Saturday, September 30, 2006

Elinor Wylie

Her fragile poems were titled such as “Beauty,” “Address to my soul,” and “Trivial Breath.” Along with Edna St. Vincent Millay, Lola Ridge, Dorothy Parker and others, Elinor Wyle (1885-1928) cultivated the looks, behavior, metaphysical attitudes and the discontent of the new woman of the Twenties. The first twenty-five years of her life were spent in the High Society of Washington D. C. and the history of her romantic life was tumultuous and sometimes embarrassingly public (flights and divorces from her first two wealthy husbands were fodder for the daily newspapers and for gossip columnists). Often aloof, self obsessed and narcissistic she developed an aura of glamour around herself, buying silver slippers, mirrors and Balenciaga gowns. Yet she was as obsessed with poetry and with other literary concerns during her short writing life of less than ten years.

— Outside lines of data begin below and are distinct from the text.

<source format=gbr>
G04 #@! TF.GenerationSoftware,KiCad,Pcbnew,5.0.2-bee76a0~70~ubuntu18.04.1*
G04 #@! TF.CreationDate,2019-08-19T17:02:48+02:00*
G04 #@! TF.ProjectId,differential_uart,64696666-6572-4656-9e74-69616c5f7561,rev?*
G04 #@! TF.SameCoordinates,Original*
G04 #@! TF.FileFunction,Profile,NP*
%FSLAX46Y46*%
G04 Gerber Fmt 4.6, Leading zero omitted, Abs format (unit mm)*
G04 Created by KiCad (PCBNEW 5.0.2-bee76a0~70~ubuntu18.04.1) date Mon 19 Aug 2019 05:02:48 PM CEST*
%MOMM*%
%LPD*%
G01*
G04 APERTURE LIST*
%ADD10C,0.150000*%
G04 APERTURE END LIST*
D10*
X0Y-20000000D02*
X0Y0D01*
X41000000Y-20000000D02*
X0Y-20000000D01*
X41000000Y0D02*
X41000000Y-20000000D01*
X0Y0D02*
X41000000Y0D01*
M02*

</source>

Many of the literary tastemakers of the times were in thrall to her and her delicate poems. Anthologist Louis Untermeyer devoted almost as many pages to her as to Eliot in his Modern American Poetry anthology of 1930. He characterized Angels and Earthly Creatures, the volume she readied for publication in the last months of her life:

“Here are the cunningly poised and polished syllables, here are the
old concerns with freezing silver, frail china and pearly monotones,
but here is a quality that lifts them high above themselves. . . . the poet
transcends her influences and develops a highly personal mysticism.”

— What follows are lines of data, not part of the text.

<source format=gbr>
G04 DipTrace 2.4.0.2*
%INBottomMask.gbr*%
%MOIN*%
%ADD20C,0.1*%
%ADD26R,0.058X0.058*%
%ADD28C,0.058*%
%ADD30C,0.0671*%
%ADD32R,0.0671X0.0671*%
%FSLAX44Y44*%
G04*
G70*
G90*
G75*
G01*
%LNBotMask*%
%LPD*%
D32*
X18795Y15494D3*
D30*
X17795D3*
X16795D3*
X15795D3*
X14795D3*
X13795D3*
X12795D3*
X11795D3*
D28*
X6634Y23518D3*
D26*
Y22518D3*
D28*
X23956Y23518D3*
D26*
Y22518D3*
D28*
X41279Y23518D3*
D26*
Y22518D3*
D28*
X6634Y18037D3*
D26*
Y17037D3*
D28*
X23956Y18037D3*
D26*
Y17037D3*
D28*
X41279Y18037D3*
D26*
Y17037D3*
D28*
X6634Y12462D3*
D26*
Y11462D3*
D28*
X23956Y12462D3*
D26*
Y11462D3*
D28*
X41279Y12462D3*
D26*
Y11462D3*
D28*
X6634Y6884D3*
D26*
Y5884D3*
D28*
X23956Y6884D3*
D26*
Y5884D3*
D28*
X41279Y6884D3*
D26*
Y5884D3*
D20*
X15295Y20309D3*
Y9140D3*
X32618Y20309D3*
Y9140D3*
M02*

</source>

Carl Van Doren, Professor of English at Columbia University and editor of the Nation and Century magazines not only printed her poems, and reviewed her books, but developed a close personal friendship with her. “She respected the passions, she respected the mind and manners,” he said. Edmund Wilson, whom she once called “Bunnius Agustus” published many of her poems and was devoted to her and her work. She was classed by Horace Gregory, with English poets Thomas Love Peacock, Walter Savage Landor, Lionel Johnson. She was in fact obsessed with the poet Shelley, writing a novel about him and in what she felt was his style. Wylie carried on a complicated friendship with Edna St. Vincent Millay whose devotion to Wylie was admirable. Millay learned of her friends death just before she was to read in public and began her reading reciting by heart her friends poems. For poetry as well as love, she married her third husband, poet William Rose Benet in 1923. He once noted that “Her spiritual home lay west of the moon” and was a careful protector of Wylie during her lifetime and of her literary reputation after.